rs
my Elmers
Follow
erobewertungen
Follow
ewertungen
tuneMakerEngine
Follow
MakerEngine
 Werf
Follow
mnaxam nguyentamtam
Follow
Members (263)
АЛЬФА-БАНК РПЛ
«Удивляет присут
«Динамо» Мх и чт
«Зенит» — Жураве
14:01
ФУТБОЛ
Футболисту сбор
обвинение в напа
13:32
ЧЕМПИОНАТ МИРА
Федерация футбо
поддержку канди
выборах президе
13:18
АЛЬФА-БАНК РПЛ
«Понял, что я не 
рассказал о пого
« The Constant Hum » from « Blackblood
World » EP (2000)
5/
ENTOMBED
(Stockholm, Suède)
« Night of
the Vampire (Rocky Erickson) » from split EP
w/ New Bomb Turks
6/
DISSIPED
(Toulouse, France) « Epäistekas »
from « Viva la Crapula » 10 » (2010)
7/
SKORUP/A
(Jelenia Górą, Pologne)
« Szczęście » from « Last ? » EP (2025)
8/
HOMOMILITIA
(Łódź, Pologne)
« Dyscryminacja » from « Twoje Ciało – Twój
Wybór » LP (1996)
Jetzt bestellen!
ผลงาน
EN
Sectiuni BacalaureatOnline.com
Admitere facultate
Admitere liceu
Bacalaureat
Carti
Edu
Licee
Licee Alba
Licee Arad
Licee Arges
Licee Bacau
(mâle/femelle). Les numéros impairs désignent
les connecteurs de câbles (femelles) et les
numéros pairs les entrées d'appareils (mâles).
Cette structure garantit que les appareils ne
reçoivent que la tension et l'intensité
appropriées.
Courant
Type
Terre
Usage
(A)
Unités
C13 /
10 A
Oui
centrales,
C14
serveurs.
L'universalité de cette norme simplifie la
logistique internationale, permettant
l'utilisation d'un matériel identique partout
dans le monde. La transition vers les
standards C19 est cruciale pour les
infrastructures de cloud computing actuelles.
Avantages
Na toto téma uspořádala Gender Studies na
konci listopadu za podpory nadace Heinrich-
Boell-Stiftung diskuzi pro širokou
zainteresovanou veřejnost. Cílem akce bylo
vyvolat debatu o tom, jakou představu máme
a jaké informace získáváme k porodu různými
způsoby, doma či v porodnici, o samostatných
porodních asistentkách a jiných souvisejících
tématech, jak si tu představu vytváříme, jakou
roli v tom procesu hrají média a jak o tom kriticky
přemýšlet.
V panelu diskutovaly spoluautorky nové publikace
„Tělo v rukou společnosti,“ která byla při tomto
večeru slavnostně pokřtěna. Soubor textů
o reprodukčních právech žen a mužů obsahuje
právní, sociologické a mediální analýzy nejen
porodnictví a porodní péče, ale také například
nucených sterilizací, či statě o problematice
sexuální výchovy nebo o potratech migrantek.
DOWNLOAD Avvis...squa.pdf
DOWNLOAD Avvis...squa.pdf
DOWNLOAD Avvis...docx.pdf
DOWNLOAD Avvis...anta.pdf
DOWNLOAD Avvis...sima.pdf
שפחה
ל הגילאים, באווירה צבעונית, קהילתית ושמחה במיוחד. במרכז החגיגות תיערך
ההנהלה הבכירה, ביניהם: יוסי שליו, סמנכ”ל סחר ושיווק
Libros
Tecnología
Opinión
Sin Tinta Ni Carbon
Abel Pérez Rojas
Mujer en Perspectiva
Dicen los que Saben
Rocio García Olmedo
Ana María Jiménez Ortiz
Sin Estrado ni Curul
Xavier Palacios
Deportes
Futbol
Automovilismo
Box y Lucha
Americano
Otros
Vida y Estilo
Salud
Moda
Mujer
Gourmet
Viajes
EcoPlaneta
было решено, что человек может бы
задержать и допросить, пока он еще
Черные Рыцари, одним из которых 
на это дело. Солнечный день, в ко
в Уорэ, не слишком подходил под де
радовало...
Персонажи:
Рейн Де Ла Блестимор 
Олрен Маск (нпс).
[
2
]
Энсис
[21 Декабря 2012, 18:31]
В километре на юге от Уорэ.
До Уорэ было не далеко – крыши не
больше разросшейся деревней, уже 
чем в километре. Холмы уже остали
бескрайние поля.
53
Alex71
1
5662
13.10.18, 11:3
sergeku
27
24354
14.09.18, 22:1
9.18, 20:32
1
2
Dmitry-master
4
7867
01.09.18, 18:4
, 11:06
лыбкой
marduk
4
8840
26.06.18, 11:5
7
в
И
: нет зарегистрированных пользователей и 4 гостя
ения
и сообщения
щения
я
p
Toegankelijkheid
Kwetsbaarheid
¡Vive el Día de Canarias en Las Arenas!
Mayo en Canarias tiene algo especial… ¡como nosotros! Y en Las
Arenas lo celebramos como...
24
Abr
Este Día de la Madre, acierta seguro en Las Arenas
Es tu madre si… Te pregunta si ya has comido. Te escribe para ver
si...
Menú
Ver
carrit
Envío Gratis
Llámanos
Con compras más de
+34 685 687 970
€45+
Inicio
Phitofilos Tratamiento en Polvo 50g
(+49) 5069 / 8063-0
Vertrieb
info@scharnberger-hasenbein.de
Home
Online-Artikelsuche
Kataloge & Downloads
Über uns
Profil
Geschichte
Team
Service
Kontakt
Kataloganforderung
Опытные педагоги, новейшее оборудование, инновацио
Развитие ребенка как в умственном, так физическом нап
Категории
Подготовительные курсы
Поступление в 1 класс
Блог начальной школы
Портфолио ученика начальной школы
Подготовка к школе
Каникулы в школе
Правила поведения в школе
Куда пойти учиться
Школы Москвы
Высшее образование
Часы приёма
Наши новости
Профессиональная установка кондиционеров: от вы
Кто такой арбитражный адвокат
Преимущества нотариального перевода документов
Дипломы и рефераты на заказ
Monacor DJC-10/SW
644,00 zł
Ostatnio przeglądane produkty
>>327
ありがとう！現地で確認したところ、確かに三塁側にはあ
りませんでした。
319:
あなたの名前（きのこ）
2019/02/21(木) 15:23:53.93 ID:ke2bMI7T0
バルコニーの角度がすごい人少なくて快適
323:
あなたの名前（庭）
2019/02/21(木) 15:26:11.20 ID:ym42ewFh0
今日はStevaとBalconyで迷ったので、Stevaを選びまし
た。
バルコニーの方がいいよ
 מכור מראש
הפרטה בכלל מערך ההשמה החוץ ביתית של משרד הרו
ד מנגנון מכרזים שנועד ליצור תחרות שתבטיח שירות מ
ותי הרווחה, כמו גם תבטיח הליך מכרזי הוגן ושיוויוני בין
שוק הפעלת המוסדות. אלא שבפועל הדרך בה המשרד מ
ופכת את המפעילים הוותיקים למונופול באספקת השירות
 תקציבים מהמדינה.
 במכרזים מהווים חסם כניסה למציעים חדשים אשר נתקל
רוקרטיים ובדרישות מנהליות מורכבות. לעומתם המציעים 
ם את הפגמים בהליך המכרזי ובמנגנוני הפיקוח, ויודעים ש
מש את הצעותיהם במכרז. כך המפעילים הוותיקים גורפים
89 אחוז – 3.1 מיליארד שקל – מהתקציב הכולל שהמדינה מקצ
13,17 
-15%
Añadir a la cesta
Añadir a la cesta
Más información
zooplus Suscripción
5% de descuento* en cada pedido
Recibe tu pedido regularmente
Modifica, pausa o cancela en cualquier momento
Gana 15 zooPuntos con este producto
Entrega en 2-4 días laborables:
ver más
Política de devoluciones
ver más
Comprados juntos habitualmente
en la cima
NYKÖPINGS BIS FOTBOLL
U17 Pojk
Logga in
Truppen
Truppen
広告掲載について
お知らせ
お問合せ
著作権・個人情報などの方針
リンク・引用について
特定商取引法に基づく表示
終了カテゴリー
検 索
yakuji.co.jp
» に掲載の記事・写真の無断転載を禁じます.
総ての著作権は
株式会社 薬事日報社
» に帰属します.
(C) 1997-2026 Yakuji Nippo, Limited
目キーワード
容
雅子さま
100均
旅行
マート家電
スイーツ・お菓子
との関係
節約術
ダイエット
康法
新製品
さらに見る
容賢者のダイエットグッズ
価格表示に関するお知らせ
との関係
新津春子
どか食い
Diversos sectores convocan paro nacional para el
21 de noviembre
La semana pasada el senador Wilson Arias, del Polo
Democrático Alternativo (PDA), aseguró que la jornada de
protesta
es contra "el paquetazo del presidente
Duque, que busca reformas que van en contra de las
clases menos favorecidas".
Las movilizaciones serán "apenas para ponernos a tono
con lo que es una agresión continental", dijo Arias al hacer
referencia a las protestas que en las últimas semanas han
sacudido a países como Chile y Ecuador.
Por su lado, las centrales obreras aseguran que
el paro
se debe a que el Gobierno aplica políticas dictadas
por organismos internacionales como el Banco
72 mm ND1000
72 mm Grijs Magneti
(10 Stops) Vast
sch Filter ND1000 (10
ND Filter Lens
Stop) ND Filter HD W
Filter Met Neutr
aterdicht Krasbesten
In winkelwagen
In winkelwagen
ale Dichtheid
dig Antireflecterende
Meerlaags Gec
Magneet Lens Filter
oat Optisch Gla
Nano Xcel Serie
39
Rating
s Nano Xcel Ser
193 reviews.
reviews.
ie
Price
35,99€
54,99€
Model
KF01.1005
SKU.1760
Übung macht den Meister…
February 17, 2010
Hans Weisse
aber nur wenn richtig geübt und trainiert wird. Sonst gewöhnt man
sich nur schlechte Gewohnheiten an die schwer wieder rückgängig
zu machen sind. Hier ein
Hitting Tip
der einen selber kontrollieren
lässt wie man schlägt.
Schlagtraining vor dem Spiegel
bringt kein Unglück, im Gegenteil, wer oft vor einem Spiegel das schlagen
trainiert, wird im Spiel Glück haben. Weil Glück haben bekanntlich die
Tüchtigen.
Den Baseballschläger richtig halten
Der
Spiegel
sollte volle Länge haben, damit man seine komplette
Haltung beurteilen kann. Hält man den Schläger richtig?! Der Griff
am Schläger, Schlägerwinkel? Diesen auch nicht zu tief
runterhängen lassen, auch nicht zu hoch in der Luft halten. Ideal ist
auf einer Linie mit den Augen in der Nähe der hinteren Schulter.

══════════

Begin with the first line of the listing above and write out each line exactly, ending with the line that contains "(mâle/femelle). Les numéros impairs désignent".

rs
my Elmers
Follow
erobewertungen
Follow
ewertungen
tuneMakerEngine
Follow
MakerEngine
 Werf
Follow
mnaxam nguyentamtam
Follow
Members (263)
АЛЬФА-БАНК РПЛ
«Удивляет присут
«Динамо» Мх и чт
«Зенит» — Жураве
14:01
ФУТБОЛ
Футболисту сбор
обвинение в напа
13:32
ЧЕМПИОНАТ МИРА
Федерация футбо
поддержку канди
выборах президе
13:18
АЛЬФА-БАНК РПЛ
«Понял, что я не 
рассказал о пого
« The Constant Hum » from « Blackblood
World » EP (2000)
5/
ENTOMBED
(Stockholm, Suède)
« Night of
the Vampire (Rocky Erickson) » from split EP
w/ New Bomb Turks
6/
DISSIPED
(Toulouse, France) « Epäistekas »
from « Viva la Crapula » 10 » (2010)
7/
SKORUP/A
(Jelenia Górą, Pologne)
« Szczęście » from « Last ? » EP (2025)
8/
HOMOMILITIA
(Łódź, Pologne)
« Dyscryminacja » from « Twoje Ciało – Twój
Wybór » LP (1996)
Jetzt bestellen!
ผลงาน
EN
Sectiuni BacalaureatOnline.com
Admitere facultate
Admitere liceu
Bacalaureat
Carti
Edu
Licee
Licee Alba
Licee Arad
Licee Arges
Licee Bacau
(mâle/femelle). Les numéros impairs désignent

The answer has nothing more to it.